Could you transcribe the records below exactly, leaving out every picture?

++++ Supplied material

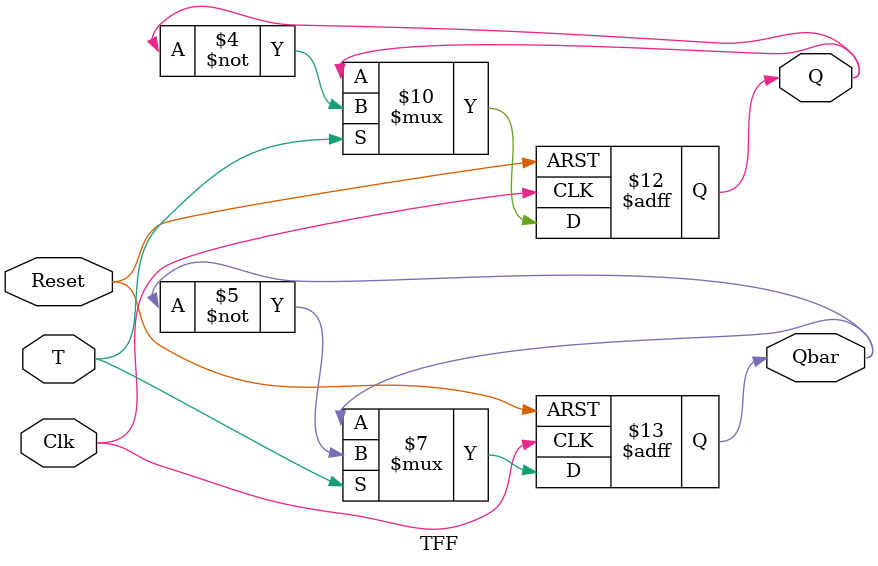
<source format=v>
`timescale 1ns / 1ps


module TFF(
    input T,
    input Clk,
    input Reset,
    output reg Q,
    output reg Qbar
    );
    always@(posedge Clk,negedge Reset)
    begin
    if(Reset==0)
    begin
    Q<=0;
    Qbar<=1;
    end
    else if(T==1)
    begin
    Q<=~Q;
    Qbar=~Qbar;
    end
    end
endmodule

</source>
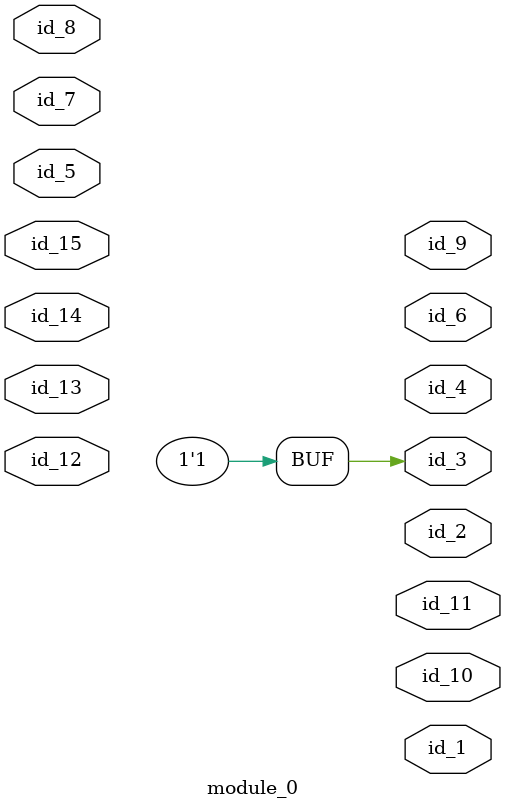
<source format=v>
module module_0 (
    id_1,
    id_2,
    id_3,
    id_4,
    id_5,
    id_6,
    id_7,
    id_8,
    id_9,
    id_10,
    id_11,
    id_12,
    id_13,
    id_14,
    id_15
);
  input id_15;
  input id_14;
  input id_13;
  input id_12;
  output id_11;
  output id_10;
  output id_9;
  input id_8;
  input id_7;
  output id_6;
  input id_5;
  output id_4;
  output id_3;
  output id_2;
  output id_1;
  assign id_3 = 1;
  assign id_3[1] = id_12 ? id_1 ^ 1 : id_3 * "";
endmodule

</source>
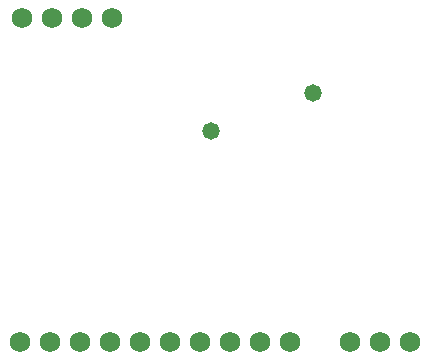
<source format=gbs>
G04*
G04 #@! TF.GenerationSoftware,Altium Limited,Altium Designer,21.6.4 (81)*
G04*
G04 Layer_Color=16711935*
%FSLAX24Y24*%
%MOIN*%
G70*
G04*
G04 #@! TF.SameCoordinates,C872EA01-BEF4-4682-9824-B52BD61A81C0*
G04*
G04*
G04 #@! TF.FilePolarity,Negative*
G04*
G01*
G75*
%ADD17C,0.0680*%
%ADD18C,0.0580*%
D17*
X14600Y1250D02*
D03*
X13600D02*
D03*
X12600D02*
D03*
X10600D02*
D03*
X9600D02*
D03*
X8600D02*
D03*
X7600D02*
D03*
X6600D02*
D03*
X5600D02*
D03*
X4600D02*
D03*
X3600D02*
D03*
X2600D02*
D03*
X1600D02*
D03*
X4650Y12050D02*
D03*
X3650D02*
D03*
X2650D02*
D03*
X1650D02*
D03*
D18*
X7950Y8300D02*
D03*
X11350Y9550D02*
D03*
M02*

</source>
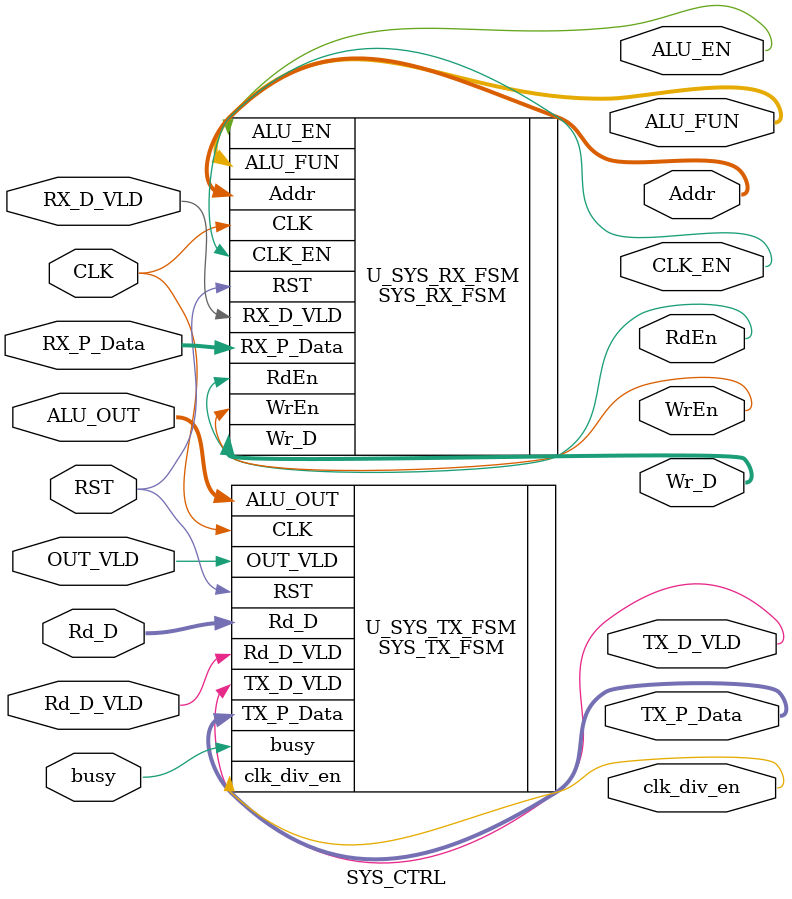
<source format=v>
module SYS_CTRL # ( parameter Width = 8 , Depth = 16)
(
input                                  CLK,
input                                  RST,
input           [Width-1:0]            RX_P_Data,
input                                  RX_D_VLD,
input           [Width-1:0]            Rd_D,
input                                  Rd_D_VLD,
input                                  busy,
input           [2*Width-1:0]          ALU_OUT,
input                                  OUT_VLD,
output                                 WrEn,
output                                 RdEn,
output          [$clog2(Depth)-1:0]    Addr,
output          [Width-1:0]            Wr_D,
output          [3:0]                  ALU_FUN,
output                                 ALU_EN,
output                                 CLK_EN,
output          [Width-1:0]            TX_P_Data,
output                                 TX_D_VLD,
output                                 clk_div_en
);


SYS_RX_FSM # ( .Width(Width) , .Depth(Depth) ) U_SYS_RX_FSM (
.RX_P_Data(RX_P_Data),
.RX_D_VLD(RX_D_VLD),
.CLK(CLK),
.RST(RST),
.WrEn(WrEn),
.RdEn(RdEn),
.Addr(Addr),
.Wr_D(Wr_D),
.ALU_FUN(ALU_FUN),
.ALU_EN(ALU_EN),
.CLK_EN(CLK_EN)
);


SYS_TX_FSM # ( .Width(Width) ) U_SYS_TX_FSM (
.Rd_D(Rd_D),
.Rd_D_VLD(Rd_D_VLD),
.CLK(CLK),
.RST(RST),
.busy(busy),
.ALU_OUT(ALU_OUT),
.OUT_VLD(OUT_VLD),
.TX_P_Data(TX_P_Data),
.TX_D_VLD(TX_D_VLD),
.clk_div_en(clk_div_en)
);
    
endmodule
</source>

++++++++

## Answer box
<source format=v>
`timescale 1ns / 1ps


module TFF(
    input T,
    input Clk,
    input Reset,
    output reg Q,
    output reg Qbar
    );
    always@(posedge Clk,negedge Reset)
    begin
    if(Reset==0)
    begin
    Q<=0;
    Qbar<=1;
    end
    else if(T==1)
    begin
    Q<=~Q;
    Qbar=~Qbar;
    end
    end
endmodule

</source>
<source format=v>
module module_0 (
    id_1,
    id_2,
    id_3,
    id_4,
    id_5,
    id_6,
    id_7,
    id_8,
    id_9,
    id_10,
    id_11,
    id_12,
    id_13,
    id_14,
    id_15
);
  input id_15;
  input id_14;
  input id_13;
  input id_12;
  output id_11;
  output id_10;
  output id_9;
  input id_8;
  input id_7;
  output id_6;
  input id_5;
  output id_4;
  output id_3;
  output id_2;
  output id_1;
  assign id_3 = 1;
  assign id_3[1] = id_12 ? id_1 ^ 1 : id_3 * "";
endmodule

</source>
<source format=gbs>
G04*
G04 #@! TF.GenerationSoftware,Altium Limited,Altium Designer,21.6.4 (81)*
G04*
G04 Layer_Color=16711935*
%FSLAX24Y24*%
%MOIN*%
G70*
G04*
G04 #@! TF.SameCoordinates,C872EA01-BEF4-4682-9824-B52BD61A81C0*
G04*
G04*
G04 #@! TF.FilePolarity,Negative*
G04*
G01*
G75*
%ADD17C,0.0680*%
%ADD18C,0.0580*%
D17*
X14600Y1250D02*
D03*
X13600D02*
D03*
X12600D02*
D03*
X10600D02*
D03*
X9600D02*
D03*
X8600D02*
D03*
X7600D02*
D03*
X6600D02*
D03*
X5600D02*
D03*
X4600D02*
D03*
X3600D02*
D03*
X2600D02*
D03*
X1600D02*
D03*
X4650Y12050D02*
D03*
X3650D02*
D03*
X2650D02*
D03*
X1650D02*
D03*
D18*
X7950Y8300D02*
D03*
X11350Y9550D02*
D03*
M02*

</source>
<source format=v>
module SYS_CTRL # ( parameter Width = 8 , Depth = 16)
(
input                                  CLK,
input                                  RST,
input           [Width-1:0]            RX_P_Data,
input                                  RX_D_VLD,
input           [Width-1:0]            Rd_D,
input                                  Rd_D_VLD,
input                                  busy,
input           [2*Width-1:0]          ALU_OUT,
input                                  OUT_VLD,
output                                 WrEn,
output                                 RdEn,
output          [$clog2(Depth)-1:0]    Addr,
output          [Width-1:0]            Wr_D,
output          [3:0]                  ALU_FUN,
output                                 ALU_EN,
output                                 CLK_EN,
output          [Width-1:0]            TX_P_Data,
output                                 TX_D_VLD,
output                                 clk_div_en
);


SYS_RX_FSM # ( .Width(Width) , .Depth(Depth) ) U_SYS_RX_FSM (
.RX_P_Data(RX_P_Data),
.RX_D_VLD(RX_D_VLD),
.CLK(CLK),
.RST(RST),
.WrEn(WrEn),
.RdEn(RdEn),
.Addr(Addr),
.Wr_D(Wr_D),
.ALU_FUN(ALU_FUN),
.ALU_EN(ALU_EN),
.CLK_EN(CLK_EN)
);


SYS_TX_FSM # ( .Width(Width) ) U_SYS_TX_FSM (
.Rd_D(Rd_D),
.Rd_D_VLD(Rd_D_VLD),
.CLK(CLK),
.RST(RST),
.busy(busy),
.ALU_OUT(ALU_OUT),
.OUT_VLD(OUT_VLD),
.TX_P_Data(TX_P_Data),
.TX_D_VLD(TX_D_VLD),
.clk_div_en(clk_div_en)
);
    
endmodule
</source>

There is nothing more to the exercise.